Vibe Coding: With Great Power Comes Great Responsibility

“Vibe coding”, a term coined by Andrej Karpathy is, as he describes, when “you fully give in to the vibes, embrace exponentials, and forget that the code even exists.” This is a new way of creating software with LLM’s and the new wave of AI Coding tools like Cursor. This approach is allowing designers, product managers and other traditionally non technical roles to create software by simply describing what they want. This has led many to speculate that vibe coding represents the next major evolution in how we build software.

Some are saying this is the future of coding, and even that you need to vibe code or retire. Looking back on the history of software and coding, we have seen a number of paradigm shifts. From programming in physical punch cards, to digital. From coders writing in binary to higher level programming languages like C++, to modern languages like Javascript which abstract things like memory management. You could look at this as a further abstraction of coding to human language. Some are even proposing specific LLM focused languages based on this like SudoLang.

I don’t think this is completely wrong. I think what coding abstraction layers have done is allow more people to write more software. AI Coding will definitely create an easier entry point for more people to create software. However I think this is missing part of the picture. “Vibes”, suggest a carelessness and lack of effort or craft.

There’s a level of responsibility and ownership that comes with creating software. Someone needs to be on the hook when things go wrong and be able to fix it. Pointing to the AI when things fail isn’t going to work. “Vibe coding” suggests not thinking about the code at all. It can easily get you in a place where you don’t understand how things are structured. If this is the case, when things go wrong, you’ll need to spend time learning the codebase and understanding the possible rat’s nest of code that was created. This will take a long time and possibly get you in a worse place than if you had just written it yourself.

The future of coding is working with AI — not handing over the wheel.

AI is quickly becoming an invaluable tool in making software. But it is important we use it the right way. If your only goal is to get something working — without caring how clean, reliable, or understandable it is — then sure, go ahead and vibe code. That can be great for quick prototypes or early design ideas when speed matters more than structure.

But if you’re building real software that people will actually use. It’s important that you have skilled engineers who use AI as a partner, as a teacher and collaborator. To speed up building things in a comprehensive way that they understand. This is not ‘vibe coding’ but utilizing AI as a tool in the coding process. This puts the impetus on the programmer to use it the right way and not use it to avoid deep thinking or planning.

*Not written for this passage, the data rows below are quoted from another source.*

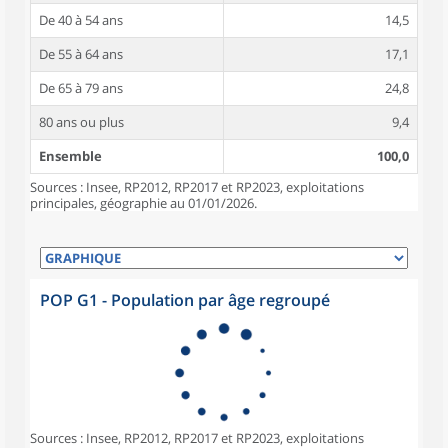
De 40 à 54 ans
14,5
De 55 à 64 ans
17,1
De 65 à 79 ans
24,8
80 ans ou plus
9,4
Ensemble
100,0
Sources : Insee, RP2012, RP2017 et RP2023, exploitations
principales, géographie au 01/01/2026.
POP G1 - Population par âge regroupé
Sources : Insee, RP2012, RP2017 et RP2023, exploitations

You’ll be in better shape if you think like a programmer. Plan out what and how you want it built. Explain your thinking to AI for critique and holes in your plan. Break it down into steps. Use AI to learn new concepts or discuss challenging parts or systems you may need. Be the captain of the ship and let AI help you along the course you are charting.

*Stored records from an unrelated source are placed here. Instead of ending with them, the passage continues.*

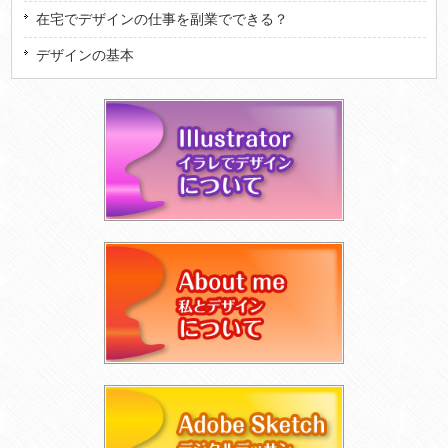
在宅でデザインの仕事を副業でできる？
デザインの基本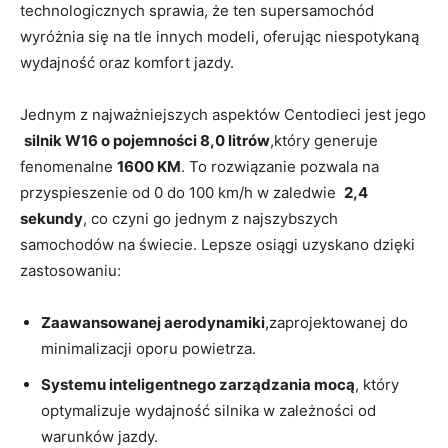
technologicznych ⁤sprawia, że ten supersamochód
wyróżnia się na ⁢tle innych modeli, oferując niespotykaną
wydajność oraz komfort jazdy.
Jednym z najważniejszych aspektów Centodieci jest jego
​
silnik W16 o ⁤pojemności 8,0 litrów
,który generuje
fenomenalne
1600 KM
.⁢ To rozwiązanie pozwala na
przyspieszenie od 0 do 100‌ km/h w zaledwie ‍
2,4
sekundy
, co czyni ‍go jednym z najszybszych
samochodów na świecie. Lepsze osiągi uzyskano dzięki
zastosowaniu:
Zaawansowanej aerodynamiki
,zaprojektowanej do
minimalizacji oporu​ powietrza.
Systemu inteligentnego zarządzania mocą
, ‍który
optymalizuje ‌wydajność⁤ silnika w zależności od
warunków jazdy.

I used to ‘vibe code’ before AI. It was lazy hacking on weekend personal projects or prototypes. I’d mess around, just hacking things together in rather ugly ways to get something working. Then once I had something I liked, I’d go through and clean it all up to actually get the code looking like something I’d want to work with.

It’s easy to vibe. It’s harder — and far more valuable — to build with purpose. Make sure you’re leading the work, not just following the vibes.